>>>>

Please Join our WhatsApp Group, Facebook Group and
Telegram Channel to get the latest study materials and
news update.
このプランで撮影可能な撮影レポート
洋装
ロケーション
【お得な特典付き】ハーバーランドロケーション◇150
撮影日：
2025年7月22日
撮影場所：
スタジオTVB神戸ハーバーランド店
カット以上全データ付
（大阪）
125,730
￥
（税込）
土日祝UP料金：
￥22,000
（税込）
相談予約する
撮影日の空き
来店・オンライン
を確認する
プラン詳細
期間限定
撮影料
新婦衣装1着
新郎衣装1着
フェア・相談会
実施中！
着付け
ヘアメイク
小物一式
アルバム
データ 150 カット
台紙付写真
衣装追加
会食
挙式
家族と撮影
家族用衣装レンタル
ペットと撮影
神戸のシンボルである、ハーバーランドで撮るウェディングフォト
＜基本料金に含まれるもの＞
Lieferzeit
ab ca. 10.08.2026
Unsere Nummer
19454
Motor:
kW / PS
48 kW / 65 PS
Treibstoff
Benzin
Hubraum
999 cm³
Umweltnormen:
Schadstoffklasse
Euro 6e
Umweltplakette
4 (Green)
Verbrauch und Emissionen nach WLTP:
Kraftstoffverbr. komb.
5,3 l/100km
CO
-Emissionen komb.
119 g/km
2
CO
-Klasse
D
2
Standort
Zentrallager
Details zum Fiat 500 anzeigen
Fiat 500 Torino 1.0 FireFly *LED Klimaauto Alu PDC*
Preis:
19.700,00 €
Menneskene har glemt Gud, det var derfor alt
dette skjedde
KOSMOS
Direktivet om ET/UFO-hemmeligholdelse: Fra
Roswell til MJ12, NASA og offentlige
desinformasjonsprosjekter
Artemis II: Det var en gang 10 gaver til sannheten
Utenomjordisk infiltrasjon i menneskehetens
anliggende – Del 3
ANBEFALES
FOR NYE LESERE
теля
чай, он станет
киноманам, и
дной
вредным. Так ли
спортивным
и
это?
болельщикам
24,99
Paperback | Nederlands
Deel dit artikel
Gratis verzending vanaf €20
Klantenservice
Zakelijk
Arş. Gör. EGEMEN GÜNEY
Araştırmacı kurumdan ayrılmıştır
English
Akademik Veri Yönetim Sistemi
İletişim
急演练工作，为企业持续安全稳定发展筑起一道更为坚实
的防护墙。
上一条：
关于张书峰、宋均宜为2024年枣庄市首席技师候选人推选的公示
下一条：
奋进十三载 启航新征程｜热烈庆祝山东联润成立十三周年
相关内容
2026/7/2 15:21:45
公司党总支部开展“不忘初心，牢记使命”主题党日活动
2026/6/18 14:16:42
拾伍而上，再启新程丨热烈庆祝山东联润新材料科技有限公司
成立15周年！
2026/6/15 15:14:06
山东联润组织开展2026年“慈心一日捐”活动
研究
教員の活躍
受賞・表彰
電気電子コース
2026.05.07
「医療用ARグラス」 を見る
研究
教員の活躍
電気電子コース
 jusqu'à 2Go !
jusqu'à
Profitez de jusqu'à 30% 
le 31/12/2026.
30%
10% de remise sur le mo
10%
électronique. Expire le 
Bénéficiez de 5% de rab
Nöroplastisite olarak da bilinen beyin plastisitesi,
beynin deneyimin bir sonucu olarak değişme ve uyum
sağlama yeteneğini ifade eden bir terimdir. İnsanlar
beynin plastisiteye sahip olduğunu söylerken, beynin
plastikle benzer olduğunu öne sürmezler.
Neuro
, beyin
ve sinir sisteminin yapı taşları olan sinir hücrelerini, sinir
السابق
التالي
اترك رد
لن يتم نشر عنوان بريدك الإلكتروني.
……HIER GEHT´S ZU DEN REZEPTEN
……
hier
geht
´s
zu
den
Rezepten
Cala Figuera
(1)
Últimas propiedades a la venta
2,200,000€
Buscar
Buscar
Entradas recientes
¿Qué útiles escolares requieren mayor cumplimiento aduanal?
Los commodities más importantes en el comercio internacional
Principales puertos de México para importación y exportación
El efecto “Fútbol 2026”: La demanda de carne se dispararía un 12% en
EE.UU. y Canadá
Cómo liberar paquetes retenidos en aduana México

<<<<

Your assignment:
Render every line of the listing above as a numbered list, omitting any blank lines.

Task response:
1. Please Join our WhatsApp Group, Facebook Group and
2. Telegram Channel to get the latest study materials and
3. news update.
4. このプランで撮影可能な撮影レポート
5. 洋装
6. ロケーション
7. 【お得な特典付き】ハーバーランドロケーション◇150
8. 撮影日：
9. 2025年7月22日
10. 撮影場所：
11. スタジオTVB神戸ハーバーランド店
12. カット以上全データ付
13. （大阪）
14. 125,730
15. ￥
16. （税込）
17. 土日祝UP料金：
18. ￥22,000
19. （税込）
20. 相談予約する
21. 撮影日の空き
22. 来店・オンライン
23. を確認する
24. プラン詳細
25. 期間限定
26. 撮影料
27. 新婦衣装1着
28. 新郎衣装1着
29. フェア・相談会
30. 実施中！
31. 着付け
32. ヘアメイク
33. 小物一式
34. アルバム
35. データ 150 カット
36. 台紙付写真
37. 衣装追加
38. 会食
39. 挙式
40. 家族と撮影
41. 家族用衣装レンタル
42. ペットと撮影
43. 神戸のシンボルである、ハーバーランドで撮るウェディングフォト
44. ＜基本料金に含まれるもの＞
45. Lieferzeit
46. ab ca. 10.08.2026
47. Unsere Nummer
48. 19454
49. Motor:
50. kW / PS
51. 48 kW / 65 PS
52. Treibstoff
53. Benzin
54. Hubraum
55. 999 cm³
56. Umweltnormen:
57. Schadstoffklasse
58. Euro 6e
59. Umweltplakette
60. 4 (Green)
61. Verbrauch und Emissionen nach WLTP:
62. Kraftstoffverbr. komb.
63. 5,3 l/100km
64. CO
65. -Emissionen komb.
66. 119 g/km
67. 2
68. CO
69. -Klasse
70. D
71. 2
72. Standort
73. Zentrallager
74. Details zum Fiat 500 anzeigen
75. Fiat 500 Torino 1.0 FireFly *LED Klimaauto Alu PDC*
76. Preis:
77. 19.700,00 €
78. Menneskene har glemt Gud, det var derfor alt
79. dette skjedde
80. KOSMOS
81. Direktivet om ET/UFO-hemmeligholdelse: Fra
82. Roswell til MJ12, NASA og offentlige
83. desinformasjonsprosjekter
84. Artemis II: Det var en gang 10 gaver til sannheten
85. Utenomjordisk infiltrasjon i menneskehetens
86. anliggende – Del 3
87. ANBEFALES
88. FOR NYE LESERE
89. теля
90. чай, он станет
91. киноманам, и
92. дной
93. вредным. Так ли
94. спортивным
95. и
96. это?
97. болельщикам
98. 24,99
99. Paperback | Nederlands
100. Deel dit artikel
101. Gratis verzending vanaf €20
102. Klantenservice
103. Zakelijk
104. Arş. Gör. EGEMEN GÜNEY
105. Araştırmacı kurumdan ayrılmıştır
106. English
107. Akademik Veri Yönetim Sistemi
108. İletişim
109. 急演练工作，为企业持续安全稳定发展筑起一道更为坚实
110. 的防护墙。
111. 上一条：
112. 关于张书峰、宋均宜为2024年枣庄市首席技师候选人推选的公示
113. 下一条：
114. 奋进十三载 启航新征程｜热烈庆祝山东联润成立十三周年
115. 相关内容
116. 2026/7/2 15:21:45
117. 公司党总支部开展“不忘初心，牢记使命”主题党日活动
118. 2026/6/18 14:16:42
119. 拾伍而上，再启新程丨热烈庆祝山东联润新材料科技有限公司
120. 成立15周年！
121. 2026/6/15 15:14:06
122. 山东联润组织开展2026年“慈心一日捐”活动
123. 研究
124. 教員の活躍
125. 受賞・表彰
126. 電気電子コース
127. 2026.05.07
128. 「医療用ARグラス」 を見る
129. 研究
130. 教員の活躍
131. 電気電子コース
132.  jusqu'à 2Go !
133. jusqu'à
134. Profitez de jusqu'à 30% 
135. le 31/12/2026.
136. 30%
137. 10% de remise sur le mo
138. 10%
139. électronique. Expire le 
140. Bénéficiez de 5% de rab
141. Nöroplastisite olarak da bilinen beyin plastisitesi,
142. beynin deneyimin bir sonucu olarak değişme ve uyum
143. sağlama yeteneğini ifade eden bir terimdir. İnsanlar
144. beynin plastisiteye sahip olduğunu söylerken, beynin
145. plastikle benzer olduğunu öne sürmezler.
146. Neuro
147. , beyin
148. ve sinir sisteminin yapı taşları olan sinir hücrelerini, sinir
149. السابق
150. التالي
151. اترك رد
152. لن يتم نشر عنوان بريدك الإلكتروني.
153. ……HIER GEHT´S ZU DEN REZEPTEN
154. ……
155. hier
156. geht
157. ´s
158. zu
159. den
160. Rezepten
161. Cala Figuera
162. (1)
163. Últimas propiedades a la venta
164. 2,200,000€
165. Buscar
166. Buscar
167. Entradas recientes
168. ¿Qué útiles escolares requieren mayor cumplimiento aduanal?
169. Los commodities más importantes en el comercio internacional
170. Principales puertos de México para importación y exportación
171. El efecto “Fútbol 2026”: La demanda de carne se dispararía un 12% en
172. EE.UU. y Canadá
173. Cómo liberar paquetes retenidos en aduana México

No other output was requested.